### What is expected
Without the images, write out the whole listing exactly.
—————
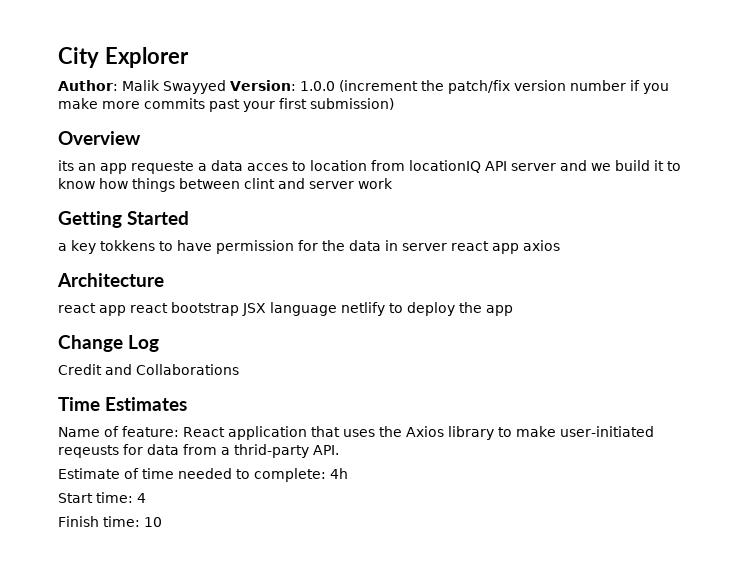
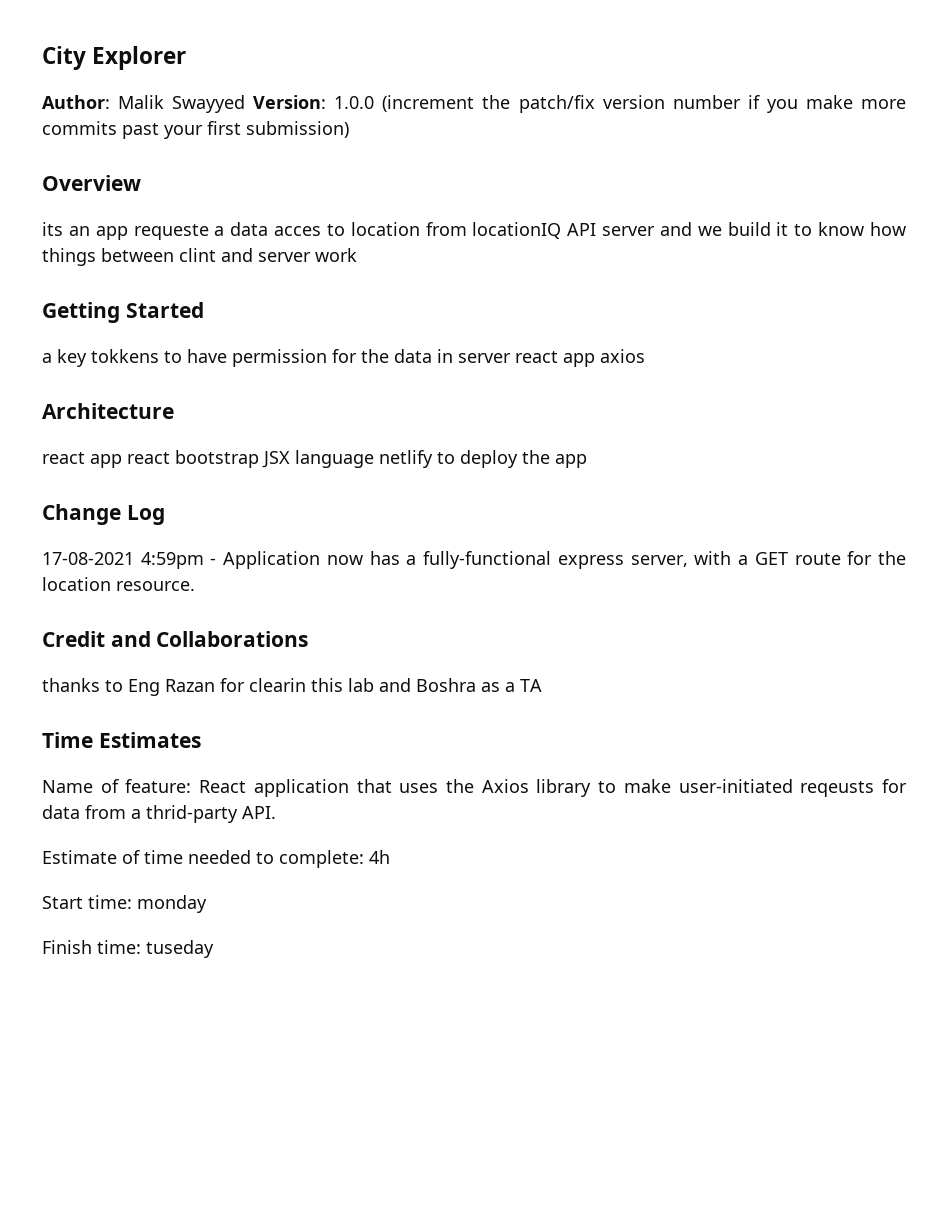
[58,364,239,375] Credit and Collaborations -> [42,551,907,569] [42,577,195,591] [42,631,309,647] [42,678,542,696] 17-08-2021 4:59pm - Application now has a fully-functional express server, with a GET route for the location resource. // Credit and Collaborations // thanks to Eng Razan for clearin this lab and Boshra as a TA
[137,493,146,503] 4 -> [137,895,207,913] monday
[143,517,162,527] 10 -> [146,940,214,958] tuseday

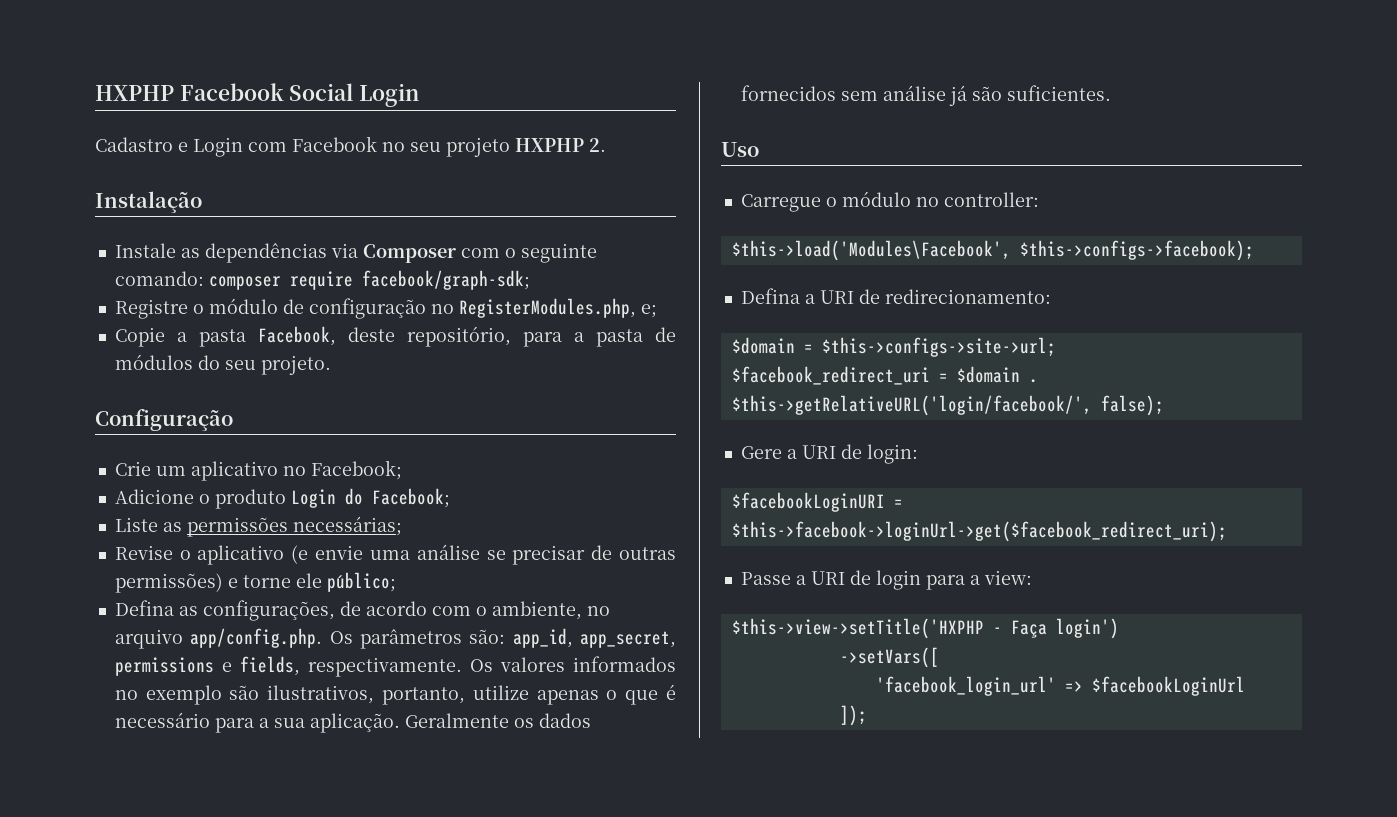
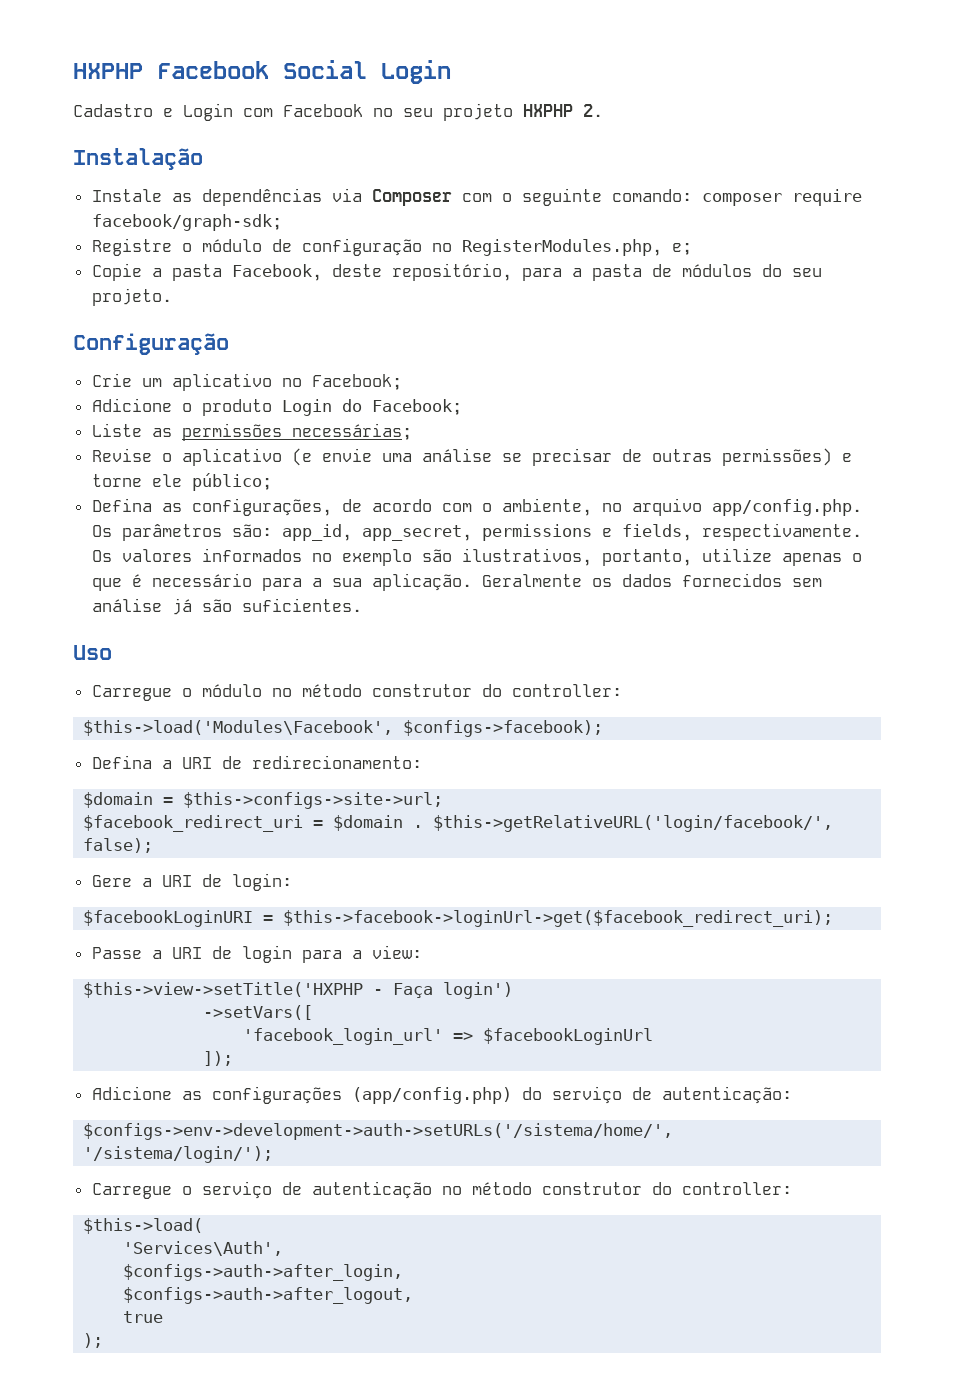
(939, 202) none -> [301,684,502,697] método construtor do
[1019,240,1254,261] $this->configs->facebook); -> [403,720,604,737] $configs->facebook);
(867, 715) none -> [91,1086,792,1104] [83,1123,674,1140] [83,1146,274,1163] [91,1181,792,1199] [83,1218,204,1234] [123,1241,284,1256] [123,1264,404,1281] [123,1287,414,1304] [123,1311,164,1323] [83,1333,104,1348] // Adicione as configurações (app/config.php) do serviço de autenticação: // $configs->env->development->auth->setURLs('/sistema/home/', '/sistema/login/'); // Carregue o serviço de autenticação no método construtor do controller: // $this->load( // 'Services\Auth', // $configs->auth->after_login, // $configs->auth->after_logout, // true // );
—————
### Answer for the task
[58,364,239,375] Credit and Collaborations -> [42,551,907,569] [42,577,195,591] [42,631,309,647] [42,678,542,696] 17-08-2021 4:59pm - Application now has a fully-functional express server, with a GET route for the location resource. // Credit and Collaborations // thanks to Eng Razan for clearin this lab and Boshra as a TA
[137,493,146,503] 4 -> [137,895,207,913] monday
[143,517,162,527] 10 -> [146,940,214,958] tuseday

(939, 202) none -> [301,684,502,697] método construtor do
[1019,240,1254,261] $this->configs->facebook); -> [403,720,604,737] $configs->facebook);
(867, 715) none -> [91,1086,792,1104] [83,1123,674,1140] [83,1146,274,1163] [91,1181,792,1199] [83,1218,204,1234] [123,1241,284,1256] [123,1264,404,1281] [123,1287,414,1304] [123,1311,164,1323] [83,1333,104,1348] // Adicione as configurações (app/config.php) do serviço de autenticação: // $configs->env->development->auth->setURLs('/sistema/home/', '/sistema/login/'); // Carregue o serviço de autenticação no método construtor do controller: // $this->load( // 'Services\Auth', // $configs->auth->after_login, // $configs->auth->after_logout, // true // );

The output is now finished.